* [What is needed]:
Extract word for word the lines of the listing from its start to the line holding "Numbers: x, y, z, sx, sy, sz, roll, pitch, yaw.", both ends kept; pictures are not part of the copy.

* [The input]:
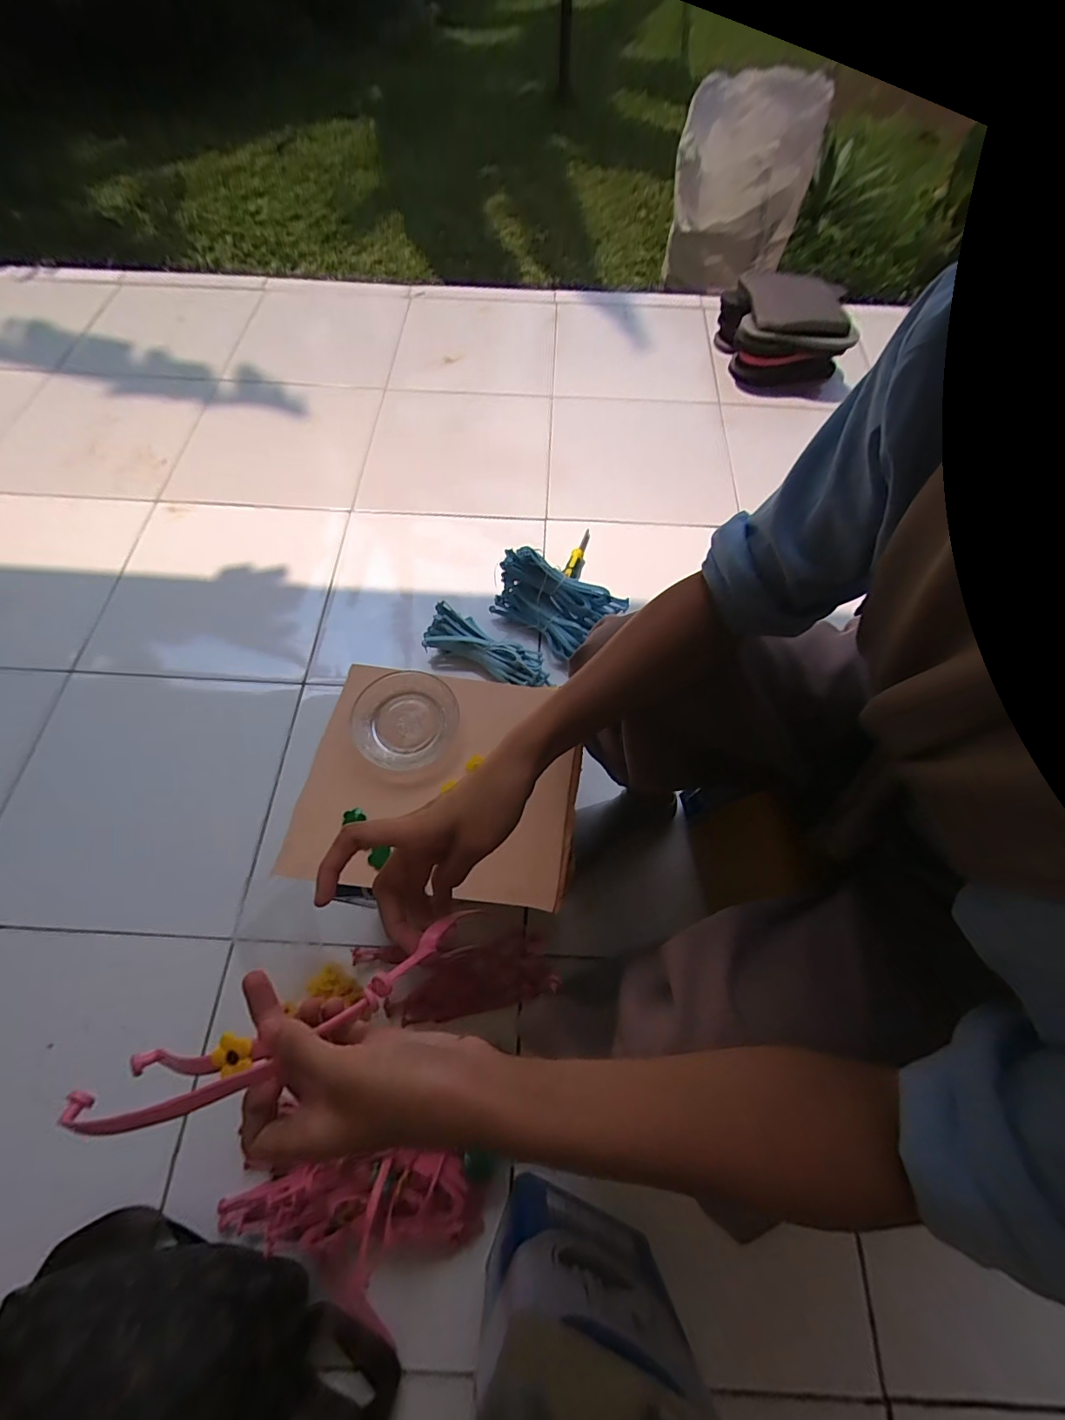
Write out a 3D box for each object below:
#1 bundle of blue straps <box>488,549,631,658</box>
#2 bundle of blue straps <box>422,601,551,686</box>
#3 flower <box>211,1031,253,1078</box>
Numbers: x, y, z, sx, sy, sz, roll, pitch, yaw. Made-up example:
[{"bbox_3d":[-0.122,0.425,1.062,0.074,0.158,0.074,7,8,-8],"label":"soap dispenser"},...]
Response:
[{"bbox_3d":[0.040,-0.181,0.849,0.210,0.103,0.114,26,68,11],"label":"bundle of blue straps"},{"bbox_3d":[-0.070,-0.106,0.827,0.214,0.047,0.085,23,67,10],"label":"bundle of blue straps"},{"bbox_3d":[-0.153,0.177,0.255,0.021,0.004,0.018,20,65,6],"label":"flower"}]

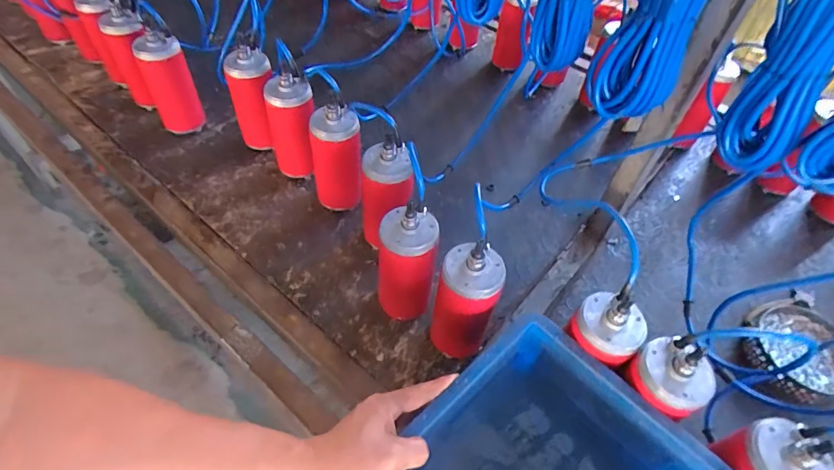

* [Result]:
Write out a 3D box for each object below:
#1 bundle of blue straps <box>488,549,631,658</box>
#2 bundle of blue straps <box>422,601,551,686</box>
#3 flower <box>211,1031,253,1078</box>
Numbers: x, y, z, sx, sy, sz, roll, pitch, yaw. Made-up example:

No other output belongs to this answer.